ABIDJAN, (Reuters) – Ivory Coast has issued an arrest warrant for Guillaume Soro, a former rebel leader and candidate in next year’s presidential election, four government sources said yesterday, just before he was due to return home after more than six months overseas.
The move against Soro, who retains the loyalty of many former rebel commanders who now hold senior positions in the army, could significantly escalate tensions ahead of an election next October that is seen as a test of Ivory Coast’s stability.
About 3,000 people died in a brief civil war that followed the victory of President Alassane Ouattara in a 2010 election. Ouattara won re-election in 2015 but has given mixed signals about whether he will seek a third term, adding to uncertainty about the vote in Francophone West Africa’s largest economy.
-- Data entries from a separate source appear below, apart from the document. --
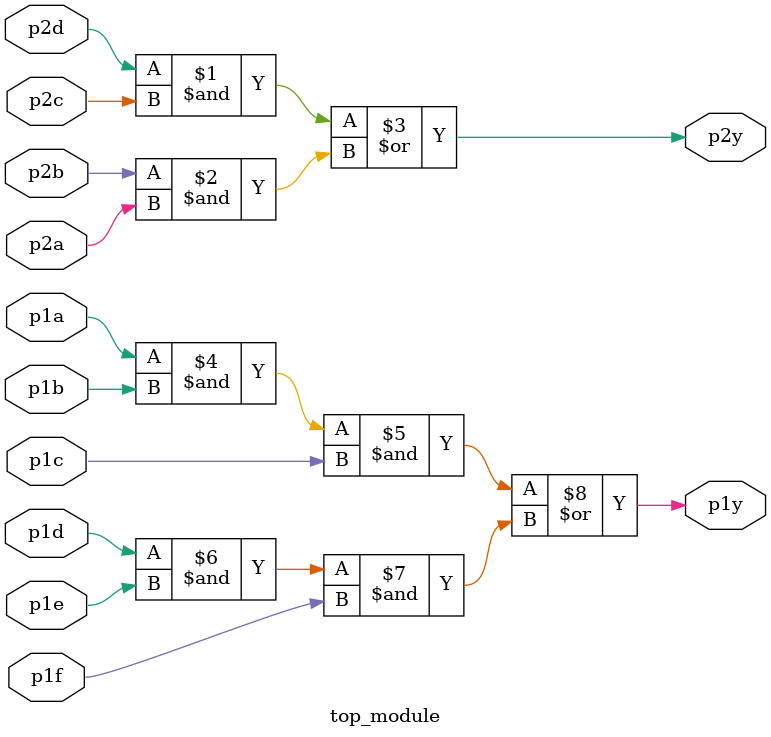
<source format=v>
module top_module ( 
    input p1a, p1b, p1c, p1d, p1e, p1f,
    output p1y,
    input p2a, p2b, p2c, p2d,
    output p2y );
    
    assign p2y = (p2d&p2c)|(p2b&p2a);
    assign p1y = (p1a&p1b&p1c)|(p1d&p1e&p1f);

endmodule
</source>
Soro had been scheduled to return to Ivory Coast on Monday for the first time since May but diverted his private flight from Paris to neighbouring Ghana “for security reasons”, his adviser, Alain Lobognon, said.
Lobognon said he was not aware of an arrest warrant.
The sources said the warrant charged Soro with trying to destabilise the country and misusing public funds, but they provided no further details. A police spokesman said he did not know about the warrant.
Outside Soro’s headquarters in Ivory Coast’s commercial capital, Abidjan, riot police fired tear gas to disperse more than 100 supporters who had gathered, a Reuters witness said.
Police later detained Lobognon and another Soro ally, Souleymane Kamarate Kone, near the headquarters and took them to an unknown location, Lobognon’s wife, Amira, told Reuters. The police spokesman could not be reached again to comment.
Soro, 47, led the rebels who tried and failed to oust then-president Laurent Gbagbo in 2002. His forces installed Ouattara in the presidency during the civil war that followed the 2010 election, which was fought largely along regional and ethnic lines.
Soro then served for several years as speaker of the National Assembly but has since fallen out with Ouattara, who is widely expected to back his prime minister, Amadou Gon Coulibaly, in the 2020 presidential election.
However, Ouattara said last month he would run for another term if his predecessors, Gbabgo and Henri Konan Bedie, were candidates. His opponents say that would violate constitutional term limits.
Gbagbo was acquitted earlier this year of crimes against humanity at the International Criminal Court in The Hague but remains in Europe while the prosecution appeals the verdict. Bedie, who was president from 1993-99, has yet to say whether he will run.
Ivory Coast is the world’s largest producer of cocoa and was the fastest-growing economy in West Africa last year.